This is an FAQs Automatic scraping from help centers articles using Scrapy tool, by saying Automatic I mean providing a list of companies and their HelpCenter URLs, and the scraper will start automatically follow all the internal articles and extract FAQs as a (Question, Answer) pairs.
currently, there are two types of operations to do in the scraper:
- general: scraping general HelpCenter content.
- zendesk: scraping Zendesk companies.
the scraper read a list of companies and start scraping the info, it writes to JSON files, a folder for each company.
this is a straight-forward one , Zendesk simply have a common patter in their URL,
f'{company_domain}/api/v2/help_center/en-us/sections.json',
f'{company_domain}/api/v2/help_center/en-us/articles.json'
by simply telling the spider to follow those links you can get all the articles, and their sections which I did in zendesk_spider.

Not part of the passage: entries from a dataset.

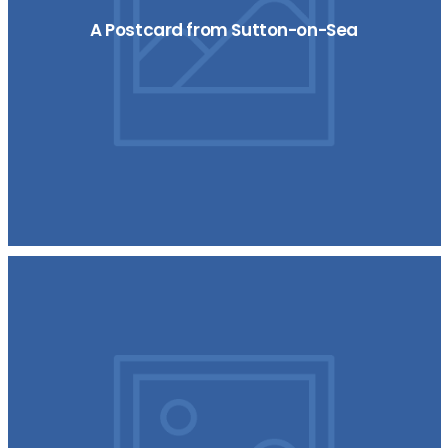
A Postcard from Sutton-on-Sea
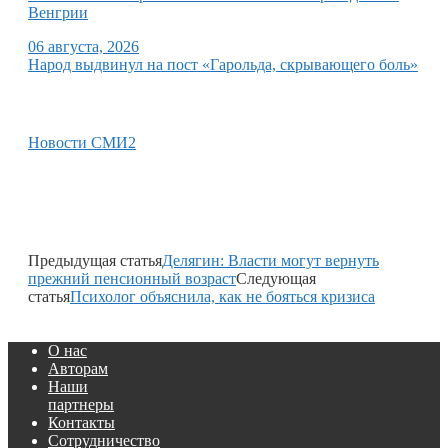
Венгрии
06 августа, 2026
Народ выдвинул на пост «Гарольда, скрывающего боль»
Новости СМИ2
Предыдущая статья
Делягин: Власти могут вернуть
прежний пенсионный возраст
Следующая
статья
Психолог объяснила, как не бояться кризиса
О нас
Авторам
Наши
партнеры
Контакты
Сотрудничество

this is the tricky one, here the objective is to scrap any other help-center URL by following the tree pattern if exists the tree pattern is simply start_url>>start_url/categories>>start_url>>category>>article. to do that I keep recursively following the pattern while being careful, to avoid hitting URLs that are not help-center articles. after that, I store all the HTML content I get and start processing them as a tree looking for the last HTML page that contains the article and extract FAQS from it.
to build and run the scraper
docker build -f scraping_docker -t scraper .
docker run scraper -f filename -t operation_type
to build and run the processor
docker build -f processing_docker -t processor .
docker run processor -f filename -t operation_type
you can use AWS and MongoDB with this project , it will require more configurations, but I added writes and pipelines that can help to do that.